[Job]: Copy all of the lines below, substituting "lat" for every "latitude" and changing nothing else.

[Working data]:
════

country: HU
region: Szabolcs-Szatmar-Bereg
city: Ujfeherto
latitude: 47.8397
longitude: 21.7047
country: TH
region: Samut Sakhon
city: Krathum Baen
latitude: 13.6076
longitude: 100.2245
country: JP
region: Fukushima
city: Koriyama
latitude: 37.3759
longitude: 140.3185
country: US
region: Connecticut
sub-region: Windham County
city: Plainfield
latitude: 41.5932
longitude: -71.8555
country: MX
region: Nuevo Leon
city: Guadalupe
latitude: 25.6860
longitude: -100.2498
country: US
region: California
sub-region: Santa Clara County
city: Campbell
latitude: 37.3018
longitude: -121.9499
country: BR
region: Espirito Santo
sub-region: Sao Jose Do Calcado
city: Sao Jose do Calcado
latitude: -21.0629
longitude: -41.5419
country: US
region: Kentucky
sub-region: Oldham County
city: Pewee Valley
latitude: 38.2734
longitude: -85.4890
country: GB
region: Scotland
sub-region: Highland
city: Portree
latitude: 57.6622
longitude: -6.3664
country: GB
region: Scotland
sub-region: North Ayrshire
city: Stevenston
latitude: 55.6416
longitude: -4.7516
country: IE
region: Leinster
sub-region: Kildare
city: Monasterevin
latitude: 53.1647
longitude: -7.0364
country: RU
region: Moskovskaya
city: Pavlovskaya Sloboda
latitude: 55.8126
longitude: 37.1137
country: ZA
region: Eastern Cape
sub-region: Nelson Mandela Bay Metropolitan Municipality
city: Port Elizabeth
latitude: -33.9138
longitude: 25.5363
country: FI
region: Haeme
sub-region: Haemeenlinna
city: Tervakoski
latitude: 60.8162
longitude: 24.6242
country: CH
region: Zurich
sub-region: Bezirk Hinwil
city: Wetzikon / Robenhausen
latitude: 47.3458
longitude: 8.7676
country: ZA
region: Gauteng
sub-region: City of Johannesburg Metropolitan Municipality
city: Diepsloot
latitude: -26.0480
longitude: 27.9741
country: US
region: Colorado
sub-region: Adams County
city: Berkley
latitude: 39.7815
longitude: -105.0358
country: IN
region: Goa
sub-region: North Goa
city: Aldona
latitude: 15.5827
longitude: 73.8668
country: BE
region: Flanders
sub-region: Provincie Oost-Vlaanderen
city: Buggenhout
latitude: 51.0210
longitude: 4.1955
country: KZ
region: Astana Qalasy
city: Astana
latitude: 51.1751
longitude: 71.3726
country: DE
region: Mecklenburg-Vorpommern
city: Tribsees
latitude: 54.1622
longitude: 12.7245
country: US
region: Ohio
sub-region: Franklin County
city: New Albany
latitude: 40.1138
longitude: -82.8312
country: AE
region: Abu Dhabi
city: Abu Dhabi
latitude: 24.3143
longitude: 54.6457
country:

════

[Output of the exercise]:
country: HU
region: Szabolcs-Szatmar-Bereg
city: Ujfeherto
lat: 47.8397
longitude: 21.7047
country: TH
region: Samut Sakhon
city: Krathum Baen
lat: 13.6076
longitude: 100.2245
country: JP
region: Fukushima
city: Koriyama
lat: 37.3759
longitude: 140.3185
country: US
region: Connecticut
sub-region: Windham County
city: Plainfield
lat: 41.5932
longitude: -71.8555
country: MX
region: Nuevo Leon
city: Guadalupe
lat: 25.6860
longitude: -100.2498
country: US
region: California
sub-region: Santa Clara County
city: Campbell
lat: 37.3018
longitude: -121.9499
country: BR
region: Espirito Santo
sub-region: Sao Jose Do Calcado
city: Sao Jose do Calcado
lat: -21.0629
longitude: -41.5419
country: US
region: Kentucky
sub-region: Oldham County
city: Pewee Valley
lat: 38.2734
longitude: -85.4890
country: GB
region: Scotland
sub-region: Highland
city: Portree
lat: 57.6622
longitude: -6.3664
country: GB
region: Scotland
sub-region: North Ayrshire
city: Stevenston
lat: 55.6416
longitude: -4.7516
country: IE
region: Leinster
sub-region: Kildare
city: Monasterevin
lat: 53.1647
longitude: -7.0364
country: RU
region: Moskovskaya
city: Pavlovskaya Sloboda
lat: 55.8126
longitude: 37.1137
country: ZA
region: Eastern Cape
sub-region: Nelson Mandela Bay Metropolitan Municipality
city: Port Elizabeth
lat: -33.9138
longitude: 25.5363
country: FI
region: Haeme
sub-region: Haemeenlinna
city: Tervakoski
lat: 60.8162
longitude: 24.6242
country: CH
region: Zurich
sub-region: Bezirk Hinwil
city: Wetzikon / Robenhausen
lat: 47.3458
longitude: 8.7676
country: ZA
region: Gauteng
sub-region: City of Johannesburg Metropolitan Municipality
city: Diepsloot
lat: -26.0480
longitude: 27.9741
country: US
region: Colorado
sub-region: Adams County
city: Berkley
lat: 39.7815
longitude: -105.0358
country: IN
region: Goa
sub-region: North Goa
city: Aldona
lat: 15.5827
longitude: 73.8668
country: BE
region: Flanders
sub-region: Provincie Oost-Vlaanderen
city: Buggenhout
lat: 51.0210
longitude: 4.1955
country: KZ
region: Astana Qalasy
city: Astana
lat: 51.1751
longitude: 71.3726
country: DE
region: Mecklenburg-Vorpommern
city: Tribsees
lat: 54.1622
longitude: 12.7245
country: US
region: Ohio
sub-region: Franklin County
city: New Albany
lat: 40.1138
longitude: -82.8312
country: AE
region: Abu Dhabi
city: Abu Dhabi
lat: 24.3143
longitude: 54.6457
country:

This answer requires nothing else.